- _GIVEN ENTRIES_:

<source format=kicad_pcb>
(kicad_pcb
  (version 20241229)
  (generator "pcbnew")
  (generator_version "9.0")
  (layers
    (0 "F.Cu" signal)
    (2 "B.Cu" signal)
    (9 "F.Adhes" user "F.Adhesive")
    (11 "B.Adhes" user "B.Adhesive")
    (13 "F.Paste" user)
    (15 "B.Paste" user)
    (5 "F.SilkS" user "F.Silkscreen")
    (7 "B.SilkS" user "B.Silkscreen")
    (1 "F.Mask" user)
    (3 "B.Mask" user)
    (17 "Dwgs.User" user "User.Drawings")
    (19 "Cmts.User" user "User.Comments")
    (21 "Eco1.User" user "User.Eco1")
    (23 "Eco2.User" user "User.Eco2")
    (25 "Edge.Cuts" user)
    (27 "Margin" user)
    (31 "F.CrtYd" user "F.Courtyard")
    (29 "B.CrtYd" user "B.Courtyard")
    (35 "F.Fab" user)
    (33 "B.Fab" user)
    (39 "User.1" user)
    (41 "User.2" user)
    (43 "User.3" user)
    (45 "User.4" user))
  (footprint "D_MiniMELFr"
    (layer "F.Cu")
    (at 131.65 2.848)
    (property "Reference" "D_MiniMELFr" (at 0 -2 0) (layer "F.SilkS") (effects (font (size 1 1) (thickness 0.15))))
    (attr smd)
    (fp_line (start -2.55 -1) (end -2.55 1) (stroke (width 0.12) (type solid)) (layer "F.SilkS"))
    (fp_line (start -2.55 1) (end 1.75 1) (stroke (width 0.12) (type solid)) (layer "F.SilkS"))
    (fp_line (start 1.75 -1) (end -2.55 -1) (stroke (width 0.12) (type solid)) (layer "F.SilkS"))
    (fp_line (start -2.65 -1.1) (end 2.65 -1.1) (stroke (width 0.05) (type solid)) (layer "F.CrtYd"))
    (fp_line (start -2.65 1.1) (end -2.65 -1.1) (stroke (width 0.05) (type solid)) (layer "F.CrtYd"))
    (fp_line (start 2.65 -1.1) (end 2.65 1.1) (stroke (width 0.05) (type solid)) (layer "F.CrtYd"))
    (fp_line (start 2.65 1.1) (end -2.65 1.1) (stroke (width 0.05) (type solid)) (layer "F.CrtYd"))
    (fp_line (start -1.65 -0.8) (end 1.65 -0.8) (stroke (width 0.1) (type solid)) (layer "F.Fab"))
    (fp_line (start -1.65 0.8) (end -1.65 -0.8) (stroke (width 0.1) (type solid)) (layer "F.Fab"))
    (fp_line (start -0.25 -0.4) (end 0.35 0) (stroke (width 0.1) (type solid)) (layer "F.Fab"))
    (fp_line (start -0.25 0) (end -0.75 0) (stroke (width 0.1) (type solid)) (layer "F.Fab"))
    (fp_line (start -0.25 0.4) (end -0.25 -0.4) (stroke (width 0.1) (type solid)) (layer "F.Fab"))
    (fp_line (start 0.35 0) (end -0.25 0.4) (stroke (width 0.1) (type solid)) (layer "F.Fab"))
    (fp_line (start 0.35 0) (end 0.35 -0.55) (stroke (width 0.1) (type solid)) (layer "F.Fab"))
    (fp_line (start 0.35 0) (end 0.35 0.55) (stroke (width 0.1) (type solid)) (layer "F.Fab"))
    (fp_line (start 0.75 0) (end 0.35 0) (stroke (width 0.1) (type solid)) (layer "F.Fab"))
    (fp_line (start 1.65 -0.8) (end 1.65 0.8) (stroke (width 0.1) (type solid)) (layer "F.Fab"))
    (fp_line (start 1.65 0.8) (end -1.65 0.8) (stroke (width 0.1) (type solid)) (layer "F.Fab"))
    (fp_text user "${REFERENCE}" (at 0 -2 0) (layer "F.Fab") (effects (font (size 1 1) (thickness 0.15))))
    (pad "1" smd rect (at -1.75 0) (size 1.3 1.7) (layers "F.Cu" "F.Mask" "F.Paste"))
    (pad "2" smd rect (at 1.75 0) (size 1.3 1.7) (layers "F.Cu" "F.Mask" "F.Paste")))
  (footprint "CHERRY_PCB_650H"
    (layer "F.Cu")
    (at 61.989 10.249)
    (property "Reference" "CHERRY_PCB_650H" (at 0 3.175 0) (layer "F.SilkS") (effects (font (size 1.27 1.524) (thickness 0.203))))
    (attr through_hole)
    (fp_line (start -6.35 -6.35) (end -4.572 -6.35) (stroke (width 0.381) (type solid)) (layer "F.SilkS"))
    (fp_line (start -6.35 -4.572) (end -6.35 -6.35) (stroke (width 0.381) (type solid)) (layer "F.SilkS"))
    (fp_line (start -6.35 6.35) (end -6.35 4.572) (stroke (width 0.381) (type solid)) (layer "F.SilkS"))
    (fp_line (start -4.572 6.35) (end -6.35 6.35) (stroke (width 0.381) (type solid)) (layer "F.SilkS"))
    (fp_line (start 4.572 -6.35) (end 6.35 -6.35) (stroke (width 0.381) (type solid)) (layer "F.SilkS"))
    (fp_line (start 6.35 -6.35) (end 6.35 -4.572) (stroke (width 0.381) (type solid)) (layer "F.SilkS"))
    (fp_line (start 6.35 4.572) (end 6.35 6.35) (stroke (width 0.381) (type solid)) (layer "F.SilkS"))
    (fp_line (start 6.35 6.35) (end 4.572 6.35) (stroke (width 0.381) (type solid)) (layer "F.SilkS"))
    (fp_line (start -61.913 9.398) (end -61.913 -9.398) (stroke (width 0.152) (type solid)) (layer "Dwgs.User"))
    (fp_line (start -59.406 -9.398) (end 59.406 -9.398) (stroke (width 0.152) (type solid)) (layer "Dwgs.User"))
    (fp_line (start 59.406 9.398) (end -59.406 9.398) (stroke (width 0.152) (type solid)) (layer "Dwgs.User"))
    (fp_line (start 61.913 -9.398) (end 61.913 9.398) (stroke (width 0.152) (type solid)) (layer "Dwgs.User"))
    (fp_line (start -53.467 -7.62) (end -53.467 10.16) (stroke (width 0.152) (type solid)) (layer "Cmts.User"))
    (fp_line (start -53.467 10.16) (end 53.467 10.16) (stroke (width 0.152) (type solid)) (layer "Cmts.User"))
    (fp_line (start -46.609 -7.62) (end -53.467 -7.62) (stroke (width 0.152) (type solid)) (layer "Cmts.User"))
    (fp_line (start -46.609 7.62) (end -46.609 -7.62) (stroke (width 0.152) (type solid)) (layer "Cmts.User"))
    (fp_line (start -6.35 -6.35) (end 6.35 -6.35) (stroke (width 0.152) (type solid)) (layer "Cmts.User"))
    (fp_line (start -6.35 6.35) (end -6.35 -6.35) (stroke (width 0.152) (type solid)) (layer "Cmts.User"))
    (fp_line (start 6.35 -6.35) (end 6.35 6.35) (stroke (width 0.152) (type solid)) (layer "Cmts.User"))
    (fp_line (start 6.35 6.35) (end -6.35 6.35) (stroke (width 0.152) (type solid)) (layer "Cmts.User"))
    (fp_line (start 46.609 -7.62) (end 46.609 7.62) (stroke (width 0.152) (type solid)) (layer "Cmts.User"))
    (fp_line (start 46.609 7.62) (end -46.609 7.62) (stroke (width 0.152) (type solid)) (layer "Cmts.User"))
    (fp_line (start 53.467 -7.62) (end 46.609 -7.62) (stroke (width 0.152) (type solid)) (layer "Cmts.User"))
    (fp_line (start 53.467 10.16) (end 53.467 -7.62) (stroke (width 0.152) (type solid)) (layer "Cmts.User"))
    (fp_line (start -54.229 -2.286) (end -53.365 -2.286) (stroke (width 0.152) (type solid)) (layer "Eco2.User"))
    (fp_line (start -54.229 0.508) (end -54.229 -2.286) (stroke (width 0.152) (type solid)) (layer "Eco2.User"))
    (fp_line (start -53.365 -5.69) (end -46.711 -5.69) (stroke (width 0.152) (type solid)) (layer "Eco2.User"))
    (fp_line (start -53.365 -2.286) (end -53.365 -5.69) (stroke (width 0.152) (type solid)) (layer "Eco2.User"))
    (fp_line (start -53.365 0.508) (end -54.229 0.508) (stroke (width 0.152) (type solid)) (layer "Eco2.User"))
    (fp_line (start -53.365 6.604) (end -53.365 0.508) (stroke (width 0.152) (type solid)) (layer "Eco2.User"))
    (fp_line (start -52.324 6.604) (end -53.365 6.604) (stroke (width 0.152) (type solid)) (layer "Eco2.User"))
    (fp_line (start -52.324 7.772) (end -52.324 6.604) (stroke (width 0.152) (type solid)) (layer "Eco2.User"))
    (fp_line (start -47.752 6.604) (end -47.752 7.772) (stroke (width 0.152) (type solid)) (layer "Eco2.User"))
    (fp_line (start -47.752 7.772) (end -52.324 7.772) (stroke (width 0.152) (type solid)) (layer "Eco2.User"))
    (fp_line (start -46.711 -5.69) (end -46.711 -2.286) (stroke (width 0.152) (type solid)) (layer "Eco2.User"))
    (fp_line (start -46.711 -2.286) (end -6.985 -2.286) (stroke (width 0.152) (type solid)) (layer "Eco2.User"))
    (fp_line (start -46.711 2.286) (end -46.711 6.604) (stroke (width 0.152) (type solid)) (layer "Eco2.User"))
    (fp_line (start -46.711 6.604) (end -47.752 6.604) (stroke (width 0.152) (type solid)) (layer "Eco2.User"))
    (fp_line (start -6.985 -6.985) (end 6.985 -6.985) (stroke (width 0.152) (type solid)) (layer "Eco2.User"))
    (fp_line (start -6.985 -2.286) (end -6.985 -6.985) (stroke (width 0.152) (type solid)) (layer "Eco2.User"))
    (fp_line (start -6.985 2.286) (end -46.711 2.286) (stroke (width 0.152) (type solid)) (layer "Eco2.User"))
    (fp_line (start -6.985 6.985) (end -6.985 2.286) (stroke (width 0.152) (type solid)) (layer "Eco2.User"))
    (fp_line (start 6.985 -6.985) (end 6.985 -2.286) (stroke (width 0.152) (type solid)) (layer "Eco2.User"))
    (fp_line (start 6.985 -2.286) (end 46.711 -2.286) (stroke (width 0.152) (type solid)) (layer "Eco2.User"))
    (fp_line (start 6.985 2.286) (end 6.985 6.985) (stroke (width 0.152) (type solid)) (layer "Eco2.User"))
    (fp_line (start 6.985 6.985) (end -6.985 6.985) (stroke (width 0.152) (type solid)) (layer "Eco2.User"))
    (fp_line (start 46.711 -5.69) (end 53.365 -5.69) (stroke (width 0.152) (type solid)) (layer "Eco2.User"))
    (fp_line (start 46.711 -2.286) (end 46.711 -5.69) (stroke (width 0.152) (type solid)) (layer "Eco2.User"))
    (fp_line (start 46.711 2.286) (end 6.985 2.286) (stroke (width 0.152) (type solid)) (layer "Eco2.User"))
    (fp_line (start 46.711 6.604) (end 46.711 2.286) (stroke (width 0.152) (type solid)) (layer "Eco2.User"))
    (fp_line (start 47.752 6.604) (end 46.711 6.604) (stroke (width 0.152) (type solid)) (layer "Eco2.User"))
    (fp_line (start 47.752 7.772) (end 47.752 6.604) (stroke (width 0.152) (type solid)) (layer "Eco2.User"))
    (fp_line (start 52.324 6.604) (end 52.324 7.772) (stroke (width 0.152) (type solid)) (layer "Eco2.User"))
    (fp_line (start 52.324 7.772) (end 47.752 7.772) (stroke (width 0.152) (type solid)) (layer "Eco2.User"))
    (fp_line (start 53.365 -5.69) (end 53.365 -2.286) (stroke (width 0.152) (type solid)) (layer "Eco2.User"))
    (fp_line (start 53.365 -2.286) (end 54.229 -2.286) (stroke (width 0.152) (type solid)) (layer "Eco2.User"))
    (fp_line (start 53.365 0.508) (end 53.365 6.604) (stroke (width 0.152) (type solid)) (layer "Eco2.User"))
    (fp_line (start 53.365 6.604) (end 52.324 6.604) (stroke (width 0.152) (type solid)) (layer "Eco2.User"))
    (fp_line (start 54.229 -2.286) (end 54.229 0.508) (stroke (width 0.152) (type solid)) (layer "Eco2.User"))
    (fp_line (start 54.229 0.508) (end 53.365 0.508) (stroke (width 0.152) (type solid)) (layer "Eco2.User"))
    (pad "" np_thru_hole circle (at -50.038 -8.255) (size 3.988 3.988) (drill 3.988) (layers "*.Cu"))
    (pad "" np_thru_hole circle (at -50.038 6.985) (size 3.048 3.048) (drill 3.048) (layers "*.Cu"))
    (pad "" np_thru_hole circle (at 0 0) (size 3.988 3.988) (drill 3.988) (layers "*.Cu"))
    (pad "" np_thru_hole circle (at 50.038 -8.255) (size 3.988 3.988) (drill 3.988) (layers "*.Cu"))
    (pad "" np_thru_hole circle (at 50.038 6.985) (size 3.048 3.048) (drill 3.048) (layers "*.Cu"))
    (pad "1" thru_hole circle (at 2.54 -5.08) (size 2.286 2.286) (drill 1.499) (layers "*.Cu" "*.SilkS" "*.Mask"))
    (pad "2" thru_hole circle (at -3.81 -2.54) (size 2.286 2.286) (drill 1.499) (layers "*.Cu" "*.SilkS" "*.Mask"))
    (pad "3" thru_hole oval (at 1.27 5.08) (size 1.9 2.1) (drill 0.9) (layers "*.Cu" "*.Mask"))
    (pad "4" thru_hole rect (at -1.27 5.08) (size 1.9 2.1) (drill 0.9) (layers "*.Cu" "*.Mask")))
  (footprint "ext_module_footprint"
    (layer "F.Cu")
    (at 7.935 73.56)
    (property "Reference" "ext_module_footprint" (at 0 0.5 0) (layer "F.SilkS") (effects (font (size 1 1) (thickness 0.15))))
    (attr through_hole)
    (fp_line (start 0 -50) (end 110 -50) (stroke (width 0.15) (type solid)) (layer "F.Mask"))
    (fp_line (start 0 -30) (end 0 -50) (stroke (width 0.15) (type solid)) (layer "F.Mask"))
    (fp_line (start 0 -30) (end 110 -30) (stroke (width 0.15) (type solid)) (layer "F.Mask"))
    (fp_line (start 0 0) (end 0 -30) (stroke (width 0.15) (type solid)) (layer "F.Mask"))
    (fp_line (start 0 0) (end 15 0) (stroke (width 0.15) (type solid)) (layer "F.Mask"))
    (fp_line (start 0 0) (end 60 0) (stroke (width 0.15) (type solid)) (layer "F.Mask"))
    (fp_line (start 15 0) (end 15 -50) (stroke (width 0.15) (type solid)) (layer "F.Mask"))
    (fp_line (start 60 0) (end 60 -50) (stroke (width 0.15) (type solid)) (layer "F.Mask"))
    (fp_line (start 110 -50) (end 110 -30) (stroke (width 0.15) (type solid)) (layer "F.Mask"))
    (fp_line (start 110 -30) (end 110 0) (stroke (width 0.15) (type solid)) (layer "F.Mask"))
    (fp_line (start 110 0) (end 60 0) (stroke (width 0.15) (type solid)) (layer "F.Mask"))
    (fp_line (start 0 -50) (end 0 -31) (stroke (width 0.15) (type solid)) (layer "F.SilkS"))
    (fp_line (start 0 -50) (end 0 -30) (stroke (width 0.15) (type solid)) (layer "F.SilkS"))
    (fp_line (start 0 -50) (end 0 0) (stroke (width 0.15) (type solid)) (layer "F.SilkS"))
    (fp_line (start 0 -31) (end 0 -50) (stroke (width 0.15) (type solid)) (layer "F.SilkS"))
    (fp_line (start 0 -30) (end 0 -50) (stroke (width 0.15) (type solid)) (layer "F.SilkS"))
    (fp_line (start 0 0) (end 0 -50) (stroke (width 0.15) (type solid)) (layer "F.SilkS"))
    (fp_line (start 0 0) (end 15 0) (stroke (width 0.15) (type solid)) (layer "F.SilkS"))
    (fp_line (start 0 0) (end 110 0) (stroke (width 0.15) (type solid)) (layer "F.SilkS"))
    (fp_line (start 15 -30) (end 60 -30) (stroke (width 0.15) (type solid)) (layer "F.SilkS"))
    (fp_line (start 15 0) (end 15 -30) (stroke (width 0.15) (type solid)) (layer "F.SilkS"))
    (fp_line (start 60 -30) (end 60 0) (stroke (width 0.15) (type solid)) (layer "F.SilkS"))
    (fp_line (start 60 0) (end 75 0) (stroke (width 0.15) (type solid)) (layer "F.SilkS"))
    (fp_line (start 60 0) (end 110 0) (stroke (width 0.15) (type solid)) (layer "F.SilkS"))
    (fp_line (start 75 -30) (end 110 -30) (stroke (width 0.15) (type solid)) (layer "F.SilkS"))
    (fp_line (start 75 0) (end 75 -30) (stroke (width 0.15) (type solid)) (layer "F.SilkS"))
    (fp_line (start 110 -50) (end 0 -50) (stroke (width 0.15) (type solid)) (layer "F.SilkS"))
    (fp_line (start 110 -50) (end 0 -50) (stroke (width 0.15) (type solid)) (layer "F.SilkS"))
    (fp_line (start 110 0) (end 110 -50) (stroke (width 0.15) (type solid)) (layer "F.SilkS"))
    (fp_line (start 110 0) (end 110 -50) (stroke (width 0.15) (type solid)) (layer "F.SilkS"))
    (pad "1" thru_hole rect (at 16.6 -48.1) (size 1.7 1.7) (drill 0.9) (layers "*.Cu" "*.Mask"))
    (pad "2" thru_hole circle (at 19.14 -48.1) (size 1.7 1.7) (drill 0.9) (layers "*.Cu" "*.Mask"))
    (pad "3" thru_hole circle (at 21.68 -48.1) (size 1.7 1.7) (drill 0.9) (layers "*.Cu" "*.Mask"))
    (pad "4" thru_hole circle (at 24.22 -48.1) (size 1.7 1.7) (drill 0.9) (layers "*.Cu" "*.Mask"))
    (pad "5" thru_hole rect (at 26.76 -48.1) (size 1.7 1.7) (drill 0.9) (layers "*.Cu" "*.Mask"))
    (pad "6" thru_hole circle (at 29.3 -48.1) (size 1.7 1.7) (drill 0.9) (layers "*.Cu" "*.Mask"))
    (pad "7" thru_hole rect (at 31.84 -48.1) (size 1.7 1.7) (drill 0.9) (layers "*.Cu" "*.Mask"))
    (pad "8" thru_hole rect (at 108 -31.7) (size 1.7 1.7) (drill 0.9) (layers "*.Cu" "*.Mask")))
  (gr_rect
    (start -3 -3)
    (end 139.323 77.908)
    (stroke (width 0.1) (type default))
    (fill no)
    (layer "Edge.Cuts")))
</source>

- _TASK TO COMPLETE_:
Above are the records; from them, give again exactly the lines from the one containing "(fp_line (start 53.365 -2.286)" to the one containing "(fp_line (start 53.365 6.604)", both lines included, and nothing more.

- _SOLUTION TO THIS EXERCISE_:
    (fp_line (start 53.365 -2.286) (end 54.229 -2.286) (stroke (width 0.152) (type solid)) (layer "Eco2.User"))
    (fp_line (start 53.365 0.508) (end 53.365 6.604) (stroke (width 0.152) (type solid)) (layer "Eco2.User"))
    (fp_line (start 53.365 6.604) (end 52.324 6.604) (stroke (width 0.152) (type solid)) (layer "Eco2.User"))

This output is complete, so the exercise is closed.